Quantcast

Booze generates millions for Utah economy, study says

First Published Dec 05 2013 09:56AM      Last Updated Dec 05 2013 08:55 pm

(Keith Johnson | The Salt Lake Tribune) Colorful bottles of Spanish wines decorate the shelves of the State Wine Store in Salt Lake City, October 9, 2013. French wine scholar Sheral Schowe offers a 90 minute class at the wine store to help beginners and novices better navigate the wine store, find great deals and interpret wine labels from around the world.

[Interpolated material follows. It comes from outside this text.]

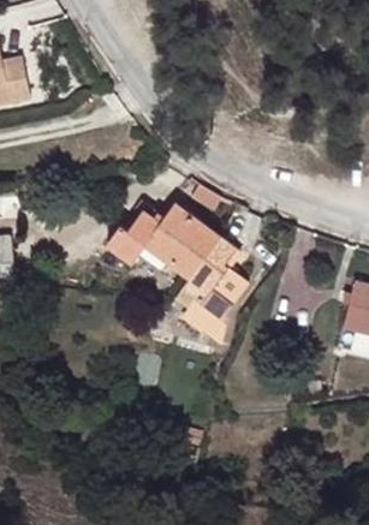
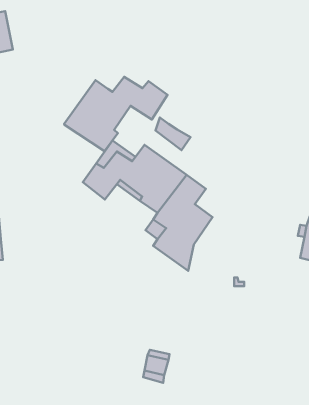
building: none -> [64,77,168,151]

Eighty years ago, today — on Dec. 5, 1933 — Utah became the 36th and deciding state to ratify the 21st amendment to the U.S. Constitution, ending prohibition and allowing liquor to flow legally across the country.

To mark the occasion, the Wine & Spirits Wholesalers of America (WSWA) took a look at how liquor affects Utah’s current economy.

The total economic impact is $658 million, according to the analysis prepared by New York-based John Dunham & Associates.

The industry also provides 3,210 Utah jobs and generates $131 million in taxes, the report said.

"The 21st Amendment paved the way for the creation of the modern three-tier beverage alcohol regulatory system that today delivers the widest variety of products available to consumers anywhere in the world in a manner that is safe, well-regulated, and ensures reliable revenue streams for the states and federal government," WSWA President and CEO Craig Wolf said in a news release.



Wolf pointed out that even today in Europe, Asia and Latin America, consumers regularly suffer because of unsafe, adulterated or counterfeit beverage alcohol. He said these issues are non-existent in the United States largely because of the regulatory framework enacted by the states and federal government under the 21st Amendment.

WSWA is the national trade association representing the wholesale tier of the wine and spirits industry. Members distribute more than 70 percent of all wines and spirits sold at wholesale in the United States. About 30 Utahns work in liquor wholesaler firms.